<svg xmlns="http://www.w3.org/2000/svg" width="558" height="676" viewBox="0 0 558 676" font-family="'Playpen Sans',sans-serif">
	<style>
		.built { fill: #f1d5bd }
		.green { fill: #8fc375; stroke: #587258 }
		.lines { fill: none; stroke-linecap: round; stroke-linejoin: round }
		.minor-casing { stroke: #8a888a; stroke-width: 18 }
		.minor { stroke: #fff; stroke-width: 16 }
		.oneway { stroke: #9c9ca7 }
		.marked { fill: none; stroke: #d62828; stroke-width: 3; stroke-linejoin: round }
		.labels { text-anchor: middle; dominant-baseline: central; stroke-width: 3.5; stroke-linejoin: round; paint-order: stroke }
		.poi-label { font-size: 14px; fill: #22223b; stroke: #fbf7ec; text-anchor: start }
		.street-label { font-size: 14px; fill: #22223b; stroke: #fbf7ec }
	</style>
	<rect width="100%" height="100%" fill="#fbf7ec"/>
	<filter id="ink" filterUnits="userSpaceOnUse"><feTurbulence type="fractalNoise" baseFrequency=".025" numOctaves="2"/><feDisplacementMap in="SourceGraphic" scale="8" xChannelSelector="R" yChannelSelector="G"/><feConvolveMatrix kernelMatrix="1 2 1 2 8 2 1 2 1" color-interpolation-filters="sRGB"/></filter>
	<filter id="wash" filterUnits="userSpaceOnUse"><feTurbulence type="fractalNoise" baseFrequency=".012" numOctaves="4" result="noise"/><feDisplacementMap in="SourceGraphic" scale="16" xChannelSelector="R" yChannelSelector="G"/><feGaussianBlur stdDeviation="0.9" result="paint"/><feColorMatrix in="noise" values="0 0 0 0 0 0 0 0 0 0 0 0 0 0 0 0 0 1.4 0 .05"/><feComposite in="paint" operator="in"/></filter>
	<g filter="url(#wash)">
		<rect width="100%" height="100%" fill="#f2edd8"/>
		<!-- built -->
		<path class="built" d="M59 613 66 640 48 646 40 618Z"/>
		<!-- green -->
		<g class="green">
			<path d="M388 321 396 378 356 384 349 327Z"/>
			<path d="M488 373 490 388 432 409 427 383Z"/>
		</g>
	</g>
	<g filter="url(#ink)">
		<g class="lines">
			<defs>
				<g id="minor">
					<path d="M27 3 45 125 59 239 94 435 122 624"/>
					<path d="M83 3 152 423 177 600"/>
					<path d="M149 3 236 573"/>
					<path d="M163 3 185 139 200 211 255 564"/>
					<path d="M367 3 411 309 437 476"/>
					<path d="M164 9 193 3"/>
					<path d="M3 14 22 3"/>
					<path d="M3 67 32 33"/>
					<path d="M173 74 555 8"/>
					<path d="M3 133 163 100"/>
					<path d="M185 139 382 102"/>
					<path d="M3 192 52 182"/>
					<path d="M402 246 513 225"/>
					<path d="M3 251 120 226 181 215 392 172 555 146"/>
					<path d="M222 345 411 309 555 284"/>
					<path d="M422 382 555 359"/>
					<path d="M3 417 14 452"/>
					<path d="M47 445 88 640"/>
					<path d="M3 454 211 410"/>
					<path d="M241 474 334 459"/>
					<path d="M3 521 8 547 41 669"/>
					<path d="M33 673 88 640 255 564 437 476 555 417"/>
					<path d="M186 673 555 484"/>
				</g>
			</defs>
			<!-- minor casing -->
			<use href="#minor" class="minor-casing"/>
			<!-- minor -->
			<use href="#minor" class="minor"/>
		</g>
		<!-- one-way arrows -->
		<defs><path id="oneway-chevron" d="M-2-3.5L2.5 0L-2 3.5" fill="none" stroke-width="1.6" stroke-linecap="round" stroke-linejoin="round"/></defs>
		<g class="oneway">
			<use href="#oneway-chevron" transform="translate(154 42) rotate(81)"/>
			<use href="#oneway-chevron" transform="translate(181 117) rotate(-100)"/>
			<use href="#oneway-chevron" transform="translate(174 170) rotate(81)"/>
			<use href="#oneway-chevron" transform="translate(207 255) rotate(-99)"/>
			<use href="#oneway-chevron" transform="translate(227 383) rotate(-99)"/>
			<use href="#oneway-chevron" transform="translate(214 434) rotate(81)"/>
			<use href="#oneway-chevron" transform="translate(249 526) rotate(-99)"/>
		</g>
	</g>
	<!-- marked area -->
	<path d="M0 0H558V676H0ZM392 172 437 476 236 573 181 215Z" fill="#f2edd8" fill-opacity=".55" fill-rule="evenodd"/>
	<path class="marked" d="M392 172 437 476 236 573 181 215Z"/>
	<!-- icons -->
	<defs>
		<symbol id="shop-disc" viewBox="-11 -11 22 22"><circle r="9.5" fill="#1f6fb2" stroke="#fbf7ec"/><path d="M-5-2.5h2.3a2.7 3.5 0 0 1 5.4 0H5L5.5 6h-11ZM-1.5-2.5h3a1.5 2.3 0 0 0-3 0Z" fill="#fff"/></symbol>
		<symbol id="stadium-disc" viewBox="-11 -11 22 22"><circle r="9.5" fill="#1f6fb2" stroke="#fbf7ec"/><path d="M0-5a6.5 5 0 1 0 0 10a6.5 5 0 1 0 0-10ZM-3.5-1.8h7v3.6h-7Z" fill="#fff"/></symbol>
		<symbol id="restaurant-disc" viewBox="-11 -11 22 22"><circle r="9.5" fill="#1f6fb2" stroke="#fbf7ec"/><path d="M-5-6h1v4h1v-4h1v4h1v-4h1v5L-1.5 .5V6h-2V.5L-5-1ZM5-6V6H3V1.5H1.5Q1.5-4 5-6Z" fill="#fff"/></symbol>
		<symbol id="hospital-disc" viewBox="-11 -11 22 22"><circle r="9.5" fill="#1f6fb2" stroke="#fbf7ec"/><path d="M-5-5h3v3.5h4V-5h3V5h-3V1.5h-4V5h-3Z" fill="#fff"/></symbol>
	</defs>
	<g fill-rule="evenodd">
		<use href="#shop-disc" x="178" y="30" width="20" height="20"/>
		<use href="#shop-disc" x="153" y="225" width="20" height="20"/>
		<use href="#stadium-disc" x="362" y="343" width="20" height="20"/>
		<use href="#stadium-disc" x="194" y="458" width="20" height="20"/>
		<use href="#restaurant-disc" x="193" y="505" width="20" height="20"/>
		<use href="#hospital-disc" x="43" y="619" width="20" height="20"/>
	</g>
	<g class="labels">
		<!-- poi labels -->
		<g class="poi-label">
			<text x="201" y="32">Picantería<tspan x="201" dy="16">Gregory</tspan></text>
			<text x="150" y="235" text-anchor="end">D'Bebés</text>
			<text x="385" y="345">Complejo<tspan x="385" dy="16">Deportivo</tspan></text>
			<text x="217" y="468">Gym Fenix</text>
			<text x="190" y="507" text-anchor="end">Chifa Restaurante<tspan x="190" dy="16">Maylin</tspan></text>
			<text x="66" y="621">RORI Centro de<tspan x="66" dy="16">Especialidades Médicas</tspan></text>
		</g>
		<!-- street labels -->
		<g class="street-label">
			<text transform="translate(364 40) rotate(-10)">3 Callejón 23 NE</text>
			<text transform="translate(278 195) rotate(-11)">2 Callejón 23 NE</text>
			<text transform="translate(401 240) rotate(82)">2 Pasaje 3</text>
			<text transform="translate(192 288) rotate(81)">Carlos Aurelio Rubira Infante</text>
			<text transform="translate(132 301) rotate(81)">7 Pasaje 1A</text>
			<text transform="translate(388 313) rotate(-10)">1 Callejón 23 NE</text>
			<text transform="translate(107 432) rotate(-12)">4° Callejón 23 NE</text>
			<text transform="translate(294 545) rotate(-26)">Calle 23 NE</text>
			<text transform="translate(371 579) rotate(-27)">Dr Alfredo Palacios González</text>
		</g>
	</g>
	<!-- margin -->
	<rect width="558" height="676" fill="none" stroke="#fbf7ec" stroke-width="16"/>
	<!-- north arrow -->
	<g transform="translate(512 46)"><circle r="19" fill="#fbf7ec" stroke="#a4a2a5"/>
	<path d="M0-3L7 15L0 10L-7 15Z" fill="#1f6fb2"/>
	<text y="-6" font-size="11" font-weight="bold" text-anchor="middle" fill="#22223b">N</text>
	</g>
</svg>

** Work instructions **
Wherever the word "lines" appears in the entries above, copy that whole line.

** Response box **
		.lines { fill: none; stroke-linecap: round; stroke-linejoin: round }
		<g class="lines">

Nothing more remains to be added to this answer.